Second, in many jurisdictions, smaller banks that do not meet thresholds for the use of special resolution powers are subject to an ordinary corporate insolvency regime. This may not provide suitable tools for dealing with the public interest considerations that may arise in the insolvency of any bank, irrespective of whether it is systemic.

Last October, we published an FSI Insights paper that considered approaches to managing failure of non-systemic banks. The paper reviews bank-specific insolvency regimes in 12 jurisdictions, and discusses features that address the special nature of banking. These features include (1) specific depositor protection objectives; (2) grounds for opening of proceedings that better reflect the causes and timing of bank failure; (3) an expanded role for administrative authorities and a reduced procedural role for creditors; and, (4) in some cases, a wider range of tools.

Building on that work, last month we published another FSI Insights paper on the role of deposit insurance in bank failure management. Deposit insurance is a fundamental element of an effective bank crisis management framework.

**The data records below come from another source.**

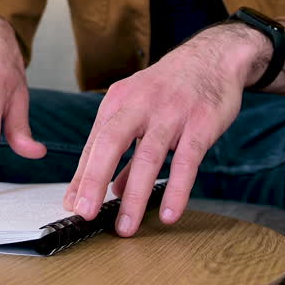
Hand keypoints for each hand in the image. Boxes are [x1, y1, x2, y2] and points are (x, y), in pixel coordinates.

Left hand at [62, 24, 263, 235]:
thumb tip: (110, 188)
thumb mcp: (139, 109)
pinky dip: (176, 189)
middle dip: (94, 180)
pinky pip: (186, 161)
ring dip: (134, 195)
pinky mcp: (200, 123)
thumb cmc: (169, 89)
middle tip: (84, 213)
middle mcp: (140, 105)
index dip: (82, 176)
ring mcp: (171, 113)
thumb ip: (124, 149)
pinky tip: (168, 213)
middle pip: (110, 143)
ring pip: (148, 157)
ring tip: (125, 226)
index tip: (72, 205)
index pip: (95, 143)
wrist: (213, 58)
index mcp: (119, 101)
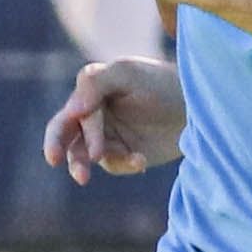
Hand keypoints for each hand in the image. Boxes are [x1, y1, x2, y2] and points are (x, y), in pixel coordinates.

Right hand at [45, 56, 184, 181]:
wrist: (198, 104)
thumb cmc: (160, 82)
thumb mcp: (128, 73)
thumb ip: (95, 83)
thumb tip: (72, 110)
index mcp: (89, 93)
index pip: (74, 113)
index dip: (81, 123)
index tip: (86, 127)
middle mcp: (93, 116)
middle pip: (65, 134)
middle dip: (57, 147)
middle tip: (54, 159)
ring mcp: (108, 138)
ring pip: (84, 155)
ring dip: (83, 163)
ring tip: (83, 178)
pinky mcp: (125, 156)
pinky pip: (115, 165)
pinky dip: (124, 164)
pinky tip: (141, 160)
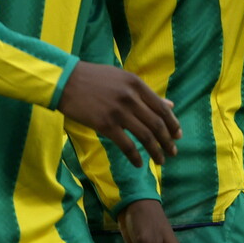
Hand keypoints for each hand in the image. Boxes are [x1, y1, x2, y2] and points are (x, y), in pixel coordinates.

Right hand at [58, 62, 180, 166]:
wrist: (65, 81)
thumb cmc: (94, 78)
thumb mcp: (123, 79)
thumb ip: (146, 93)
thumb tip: (170, 105)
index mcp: (137, 85)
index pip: (162, 108)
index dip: (173, 124)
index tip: (178, 135)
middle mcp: (131, 98)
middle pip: (157, 124)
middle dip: (168, 141)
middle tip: (173, 152)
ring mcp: (119, 112)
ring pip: (145, 136)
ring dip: (155, 151)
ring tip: (160, 160)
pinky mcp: (105, 124)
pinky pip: (126, 145)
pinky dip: (135, 156)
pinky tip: (139, 163)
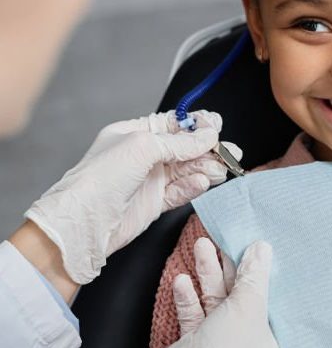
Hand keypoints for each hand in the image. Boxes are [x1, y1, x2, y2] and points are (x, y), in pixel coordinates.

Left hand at [21, 110, 232, 284]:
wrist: (85, 223)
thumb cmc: (100, 179)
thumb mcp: (143, 147)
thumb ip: (180, 142)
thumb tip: (208, 136)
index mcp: (135, 134)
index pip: (173, 124)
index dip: (197, 125)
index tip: (216, 127)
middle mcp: (143, 155)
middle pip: (185, 147)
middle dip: (208, 148)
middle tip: (229, 151)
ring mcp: (150, 179)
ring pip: (187, 169)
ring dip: (206, 168)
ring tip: (221, 169)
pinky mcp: (155, 202)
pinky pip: (182, 191)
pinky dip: (194, 186)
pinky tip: (202, 183)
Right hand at [129, 239, 279, 347]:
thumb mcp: (249, 304)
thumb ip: (254, 274)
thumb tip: (262, 247)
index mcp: (272, 337)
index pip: (270, 297)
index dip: (264, 272)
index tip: (257, 246)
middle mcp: (247, 338)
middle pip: (240, 294)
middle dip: (230, 266)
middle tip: (222, 237)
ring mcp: (219, 340)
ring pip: (215, 299)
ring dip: (208, 273)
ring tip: (202, 244)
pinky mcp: (194, 343)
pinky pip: (194, 313)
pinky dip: (188, 296)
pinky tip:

In its most basic form - a deposit insurer with a paybox mandate - depositor protection contributes to financial stability by reducing the risk of depositor runs.

But where the mandate allows the funds to be used for purposes other than payout, this can support alternatives to liquidation for banks that do not meet the threshold conditions for the use of resolution powers.

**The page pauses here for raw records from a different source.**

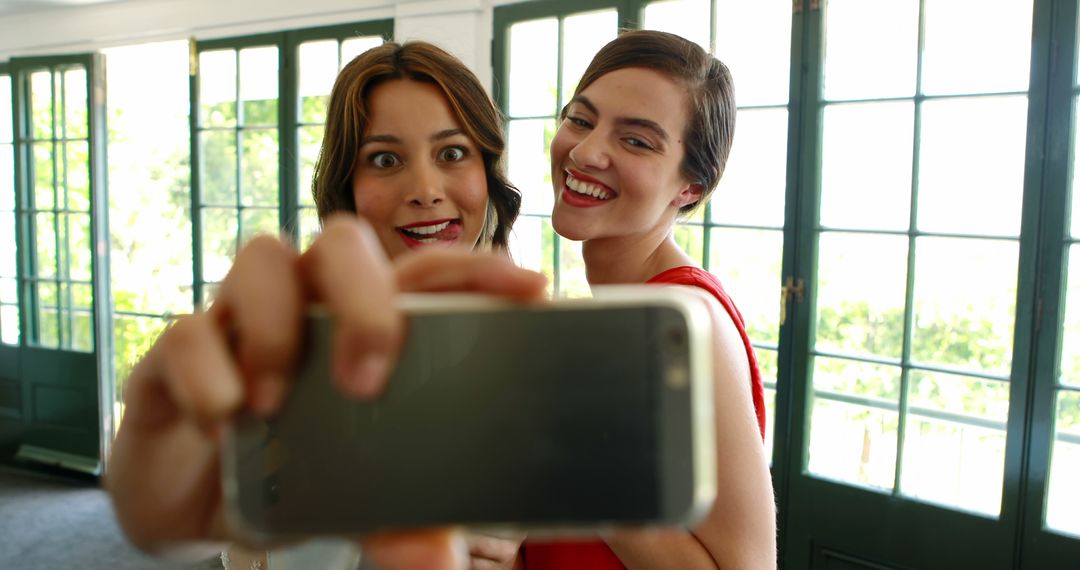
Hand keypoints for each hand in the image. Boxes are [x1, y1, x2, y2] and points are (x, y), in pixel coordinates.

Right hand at [105, 214, 545, 565]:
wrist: (191, 509)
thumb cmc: (288, 476)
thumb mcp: (353, 501)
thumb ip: (396, 521)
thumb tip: (433, 555)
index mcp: (362, 324)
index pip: (426, 272)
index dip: (475, 269)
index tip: (530, 288)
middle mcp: (307, 306)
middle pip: (342, 243)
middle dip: (364, 297)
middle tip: (365, 379)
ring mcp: (239, 320)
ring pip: (263, 257)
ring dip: (276, 326)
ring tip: (276, 403)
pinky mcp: (177, 354)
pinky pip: (187, 332)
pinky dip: (209, 373)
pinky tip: (225, 418)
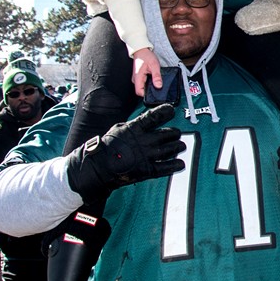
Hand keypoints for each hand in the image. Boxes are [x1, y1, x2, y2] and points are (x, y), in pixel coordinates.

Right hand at [66, 104, 184, 203]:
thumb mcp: (119, 129)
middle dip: (174, 133)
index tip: (171, 110)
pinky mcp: (148, 170)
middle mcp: (144, 141)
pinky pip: (166, 167)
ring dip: (178, 147)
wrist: (99, 168)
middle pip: (168, 133)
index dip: (166, 111)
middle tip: (175, 134)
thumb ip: (134, 125)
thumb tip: (145, 121)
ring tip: (180, 146)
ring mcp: (147, 156)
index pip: (156, 116)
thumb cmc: (107, 147)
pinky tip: (180, 164)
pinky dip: (175, 165)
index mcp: (136, 128)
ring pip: (171, 149)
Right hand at [132, 47, 160, 97]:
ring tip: (156, 82)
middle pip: (142, 91)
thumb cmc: (146, 56)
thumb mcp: (154, 65)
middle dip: (150, 91)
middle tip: (158, 87)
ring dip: (150, 87)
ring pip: (143, 87)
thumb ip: (156, 76)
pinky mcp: (139, 77)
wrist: (141, 50)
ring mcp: (137, 79)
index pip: (139, 92)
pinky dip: (149, 83)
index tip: (155, 93)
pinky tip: (154, 80)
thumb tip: (159, 86)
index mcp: (137, 77)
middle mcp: (135, 80)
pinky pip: (144, 84)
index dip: (147, 95)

The paper is based on information provided in response to a survey by around 50 IADI members - and we are very grateful to IADI and members for this valuable assistance. It shows a wide range of approaches to the use of deposit insurance funds to support measures within resolution or insolvency that maintain access to insured deposits, or to prevent the failure of a member bank. These include purchase and assumption and bridge bank transactions, or provision of capital or liquidity. The paper also reviews the safeguards that may circumscribe the use of deposit insurance funds, including least cost principles and governance requirements. Within such constraints, the ability of deposit insurers to fund alternative measures can increase options for managing bank failures. This may be especially relevant for medium-sized or non-systemic banks, in which deposits may be the main form of loss absorbency.

We note that these considerations are gaining prominence in the policy arena. In the European Union, a promising debate is gaining momentum on the eventual creation of an FDIC-like authority backed by a harmonised insolvency regime for banks that do not meet the thresholds for resolution. Moreover, improvements to bank insolvency regimes along the lines suggested may help strengthen crisis management frameworks in emerging market economies where the nature of the local financial system does not support the smooth application of international standards designed for large, complex institutions.

Let me stop here and wish you a fruitful conference.

Thank you.

Reference

Baudino, P, J M Fernández Real, K Hajra and R Walters (2019): "The use of deposit insurance funds in bank insolvency and resolution", FSI Insights on policy implementation, no 17, August.

Baudino, P, A Gagliano, E Rulli and R Walters (2018): "Why do we need bank-specific insolvency regimes? A review of country practices", FSI Insights on policy implementation, no 10, October.

Restoy, F (2016): "The challenges of the European resolution framework", closing address at the conference on Corporate governance and credit institutions' crises, organised by the Mercantile Law Department, UCM (Complutense University of Madrid), Madrid, 29 November.

---- (2018): "Bail-in in the new bank resolution framework: is there an issue with the middle class?", speech at the IADI-ERC international conference on Resolution and deposit guarantee schemes in Europe: incomplete processes and uncertain outcomes, Naples, 23 March.

---- (2019): "The European banking union: achievements and challenges", EURO Yearbook 2018 - completing monetary union to forge a different world, IE Business School, February, pp 215-33.